Children on Inhaled Steroids Come Up Short but Still
Benefit From Treatment
Despite the longstanding belief that the effect was temporary, inhaled steroid drugs for asthma slightly affect adult height in children who use them regularly, according to
a recent study
The reduction in eventual height may be a small price to pay, however, for having well-controlled asthma, according to the study’s senior author.
“If a child is not growing as they should, we may reduce their steroid dose,"
said Robert C. Strunk, MD,
the Donald Strominger Professor of Pediatrics at Washington University School of Medicine in St. Louis. "But we think that the half-inch of lowered adult height must be balanced against the well-established benefit of inhaled corticosteroids in controlling persistent asthma. We will use the lowest effective dose to control symptoms to minimize concerns about effects on adult height."
The comprehensive asthma study, presented earlier this month at the European Respiratory Society meeting in Vienna, Austria, and published online in the New England Journal of Medicine
, involved more than 1,000 children ages 5 to12 who were treated for mild-to-moderate asthma as part of the Childhood Asthma Management Program (CAMP) clinical trial.
The children, who received treatment for more than 4 years at eight centers, were divided into three groups: one received twice-daily budesonide; a second group received nedocromil; and a third group received a placebo. Albuterol and oral corticosteroids also were used as needed for the children’s asthma symptoms.
Adjusting for demographic characteristics, asthma features, and height at trial entry, researchers tracked 943 of the trial participants until they reached adult height. Females were considered to be at adult height at age 18 or older and males at age 20 or older. Patients' height and weight were recorded every 6 months in the first 4.5 years after the trial ended, with height and weight measured once or twice a year over the next 8 years.
Ultimately, mean adult height was about one-half inch shorter in the group that received budesonide than in the patients who received nedocromil or placebo.

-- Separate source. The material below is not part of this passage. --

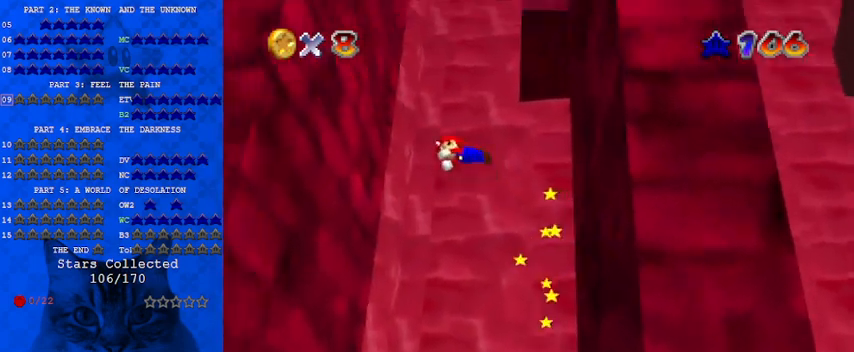
{"keys": ["ctrl", "right", "shift"], "events": [[100, "ctrl", "up"], [133, "shift", "up"], [367, "ctrl", "down"], [367, "shift", "down"], [467, "left", "up"], [500, "right", "down"]]}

Slowest growth occurred primarily between 5 to 11 years of age when the patients began using budesonide, but they remained a half-inch shorter into adulthood.
"This was surprising because in previous studies, we found that the slower growth would be temporary, not affecting adult height," Strunk said. "But none of those studies followed patients from the time they entered the study until they had reached adult height."
The height-limiting effect was seen across gender, ethnicity, severity of asthma, age at which the child entered the trial, and allergy issues, according to the study.
"We found it made no difference if they were boys or girls or how long they had had asthma, or any other of these factors," Strunk pointed out. "We also looked at the height of the parents, and that didn't have any impact, either."
The original CAMP trial, begun in the mid-1990s, showed that using budesonide twice daily led to fewer hospitalizations and urgent care visits, fewer days in which additional asthma medications were needed, and a reduced need for albuterol in children prescribed the inhaled steroids. Using nedocromil twice daily reduced urgent care visits and courses of oral steroids for severe symptoms but did not affect the number of hospitalizations, symptoms, or airway responsiveness.